The impact of financial solvency on the investments of insurance companies in Syria.
Keywords:
Financial Solvency, Insurance Company InvestmentsAbstract
This research aims to explain the impact of financial solvency on the investments of insurance companies, represented by the total investments. The research aims to identify financial solvency, its concept, its importance, the factors affecting it and its indicators, and to identify the investments of insurance companies, their types and sources, and indicators of the investment activity of insurance companies, and to analyze the impact of financial solvency on investments Insurance companies.
In her study, the researcher relied on the descriptive and analytical approach. Data on insurance companies listed on the Damascus Stock Exchange was analyzed, with the exception of Al-Akeelah Takaful Insurance Company, from 2010 to 2020.
Among the most important results: There is a statistically significant positive effect for the first and second indicators of financial solvency on total investments. Therefore, the increase in these two indicators contributes to the increase in total investments, and there is no statistically significant effect for the third indicator.

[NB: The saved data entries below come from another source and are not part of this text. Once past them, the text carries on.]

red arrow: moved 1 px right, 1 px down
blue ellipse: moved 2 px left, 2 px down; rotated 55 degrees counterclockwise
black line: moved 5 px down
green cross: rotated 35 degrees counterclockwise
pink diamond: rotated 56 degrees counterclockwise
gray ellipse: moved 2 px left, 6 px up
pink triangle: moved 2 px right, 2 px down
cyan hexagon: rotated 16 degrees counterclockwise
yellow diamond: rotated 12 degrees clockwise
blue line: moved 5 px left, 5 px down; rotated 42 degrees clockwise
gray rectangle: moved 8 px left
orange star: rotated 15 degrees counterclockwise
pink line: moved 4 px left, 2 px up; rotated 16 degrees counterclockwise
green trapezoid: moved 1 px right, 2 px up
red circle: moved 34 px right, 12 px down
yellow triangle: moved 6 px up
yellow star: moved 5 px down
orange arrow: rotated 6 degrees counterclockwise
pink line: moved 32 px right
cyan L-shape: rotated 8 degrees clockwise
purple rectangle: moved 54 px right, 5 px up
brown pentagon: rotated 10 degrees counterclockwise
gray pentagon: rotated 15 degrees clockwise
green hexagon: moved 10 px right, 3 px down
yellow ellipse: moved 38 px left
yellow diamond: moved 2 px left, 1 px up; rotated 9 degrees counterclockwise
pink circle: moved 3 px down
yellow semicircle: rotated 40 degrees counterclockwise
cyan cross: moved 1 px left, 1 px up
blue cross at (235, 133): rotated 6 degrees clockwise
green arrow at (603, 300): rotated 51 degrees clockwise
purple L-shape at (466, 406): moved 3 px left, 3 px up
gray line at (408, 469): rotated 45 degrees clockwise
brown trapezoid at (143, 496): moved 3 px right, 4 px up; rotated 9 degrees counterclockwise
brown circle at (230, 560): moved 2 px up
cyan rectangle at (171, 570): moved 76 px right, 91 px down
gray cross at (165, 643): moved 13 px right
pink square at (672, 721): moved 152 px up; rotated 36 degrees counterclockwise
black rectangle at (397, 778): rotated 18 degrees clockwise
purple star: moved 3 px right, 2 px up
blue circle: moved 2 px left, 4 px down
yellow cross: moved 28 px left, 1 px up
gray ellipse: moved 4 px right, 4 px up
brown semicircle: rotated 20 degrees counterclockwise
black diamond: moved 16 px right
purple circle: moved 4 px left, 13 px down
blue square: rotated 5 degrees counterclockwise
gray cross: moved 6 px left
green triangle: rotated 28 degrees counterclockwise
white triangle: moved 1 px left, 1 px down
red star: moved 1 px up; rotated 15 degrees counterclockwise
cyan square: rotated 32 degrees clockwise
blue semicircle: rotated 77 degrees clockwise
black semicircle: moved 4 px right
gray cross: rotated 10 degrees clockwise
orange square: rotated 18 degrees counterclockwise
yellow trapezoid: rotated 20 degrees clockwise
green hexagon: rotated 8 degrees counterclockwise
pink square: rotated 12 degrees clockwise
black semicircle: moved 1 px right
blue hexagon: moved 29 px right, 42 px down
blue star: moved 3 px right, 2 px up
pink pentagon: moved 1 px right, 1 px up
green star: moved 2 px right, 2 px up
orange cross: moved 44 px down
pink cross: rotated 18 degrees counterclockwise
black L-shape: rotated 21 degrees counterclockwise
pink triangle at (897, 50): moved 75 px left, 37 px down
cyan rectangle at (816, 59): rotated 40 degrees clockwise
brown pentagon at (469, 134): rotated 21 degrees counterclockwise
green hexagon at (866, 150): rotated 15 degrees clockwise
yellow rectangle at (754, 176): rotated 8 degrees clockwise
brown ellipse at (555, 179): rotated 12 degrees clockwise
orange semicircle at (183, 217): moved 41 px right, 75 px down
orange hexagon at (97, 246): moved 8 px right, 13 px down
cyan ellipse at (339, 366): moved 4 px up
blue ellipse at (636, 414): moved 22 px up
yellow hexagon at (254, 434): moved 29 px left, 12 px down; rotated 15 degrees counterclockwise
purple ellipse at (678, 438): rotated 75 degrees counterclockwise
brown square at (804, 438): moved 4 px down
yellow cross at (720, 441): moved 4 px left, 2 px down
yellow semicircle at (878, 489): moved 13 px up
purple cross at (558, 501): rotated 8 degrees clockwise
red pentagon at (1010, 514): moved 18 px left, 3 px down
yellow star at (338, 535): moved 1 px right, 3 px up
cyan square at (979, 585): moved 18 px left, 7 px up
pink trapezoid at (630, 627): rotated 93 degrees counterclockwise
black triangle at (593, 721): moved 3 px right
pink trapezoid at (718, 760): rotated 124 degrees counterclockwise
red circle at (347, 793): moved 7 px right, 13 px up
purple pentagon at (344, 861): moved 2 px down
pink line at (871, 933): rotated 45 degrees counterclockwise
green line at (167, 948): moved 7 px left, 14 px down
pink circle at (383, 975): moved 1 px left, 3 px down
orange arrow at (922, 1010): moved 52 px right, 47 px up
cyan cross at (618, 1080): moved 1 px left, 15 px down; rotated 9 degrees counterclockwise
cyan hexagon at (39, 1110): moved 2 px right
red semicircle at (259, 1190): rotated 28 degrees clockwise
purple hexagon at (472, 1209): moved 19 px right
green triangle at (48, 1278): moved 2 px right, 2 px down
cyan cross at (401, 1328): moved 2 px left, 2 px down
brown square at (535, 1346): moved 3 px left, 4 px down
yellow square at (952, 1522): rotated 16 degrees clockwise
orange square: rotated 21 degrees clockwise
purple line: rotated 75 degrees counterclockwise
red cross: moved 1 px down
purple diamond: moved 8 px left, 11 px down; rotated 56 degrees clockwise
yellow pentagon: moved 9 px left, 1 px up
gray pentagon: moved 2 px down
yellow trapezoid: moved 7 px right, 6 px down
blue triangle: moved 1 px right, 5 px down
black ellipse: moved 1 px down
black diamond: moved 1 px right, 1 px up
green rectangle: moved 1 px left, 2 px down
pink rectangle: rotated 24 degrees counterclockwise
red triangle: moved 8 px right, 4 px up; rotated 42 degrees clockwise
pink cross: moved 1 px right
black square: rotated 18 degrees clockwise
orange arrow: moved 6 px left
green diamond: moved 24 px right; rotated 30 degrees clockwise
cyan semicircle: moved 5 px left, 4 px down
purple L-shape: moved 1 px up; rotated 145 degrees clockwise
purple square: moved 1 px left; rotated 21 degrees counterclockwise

Among the most important recommendations: Focus on the good financial solvency of companies, as financial solvency expresses the strength and solidity of the financial position of insurance companies, and The higher the financial solvency of the company is the greater the confidence of investors in it, and thus the value of investments and the volume of business of companies increases. And work to increase the investment capacity of companies by reviewing and evaluating companies’ investment policies, and developing more effective policies.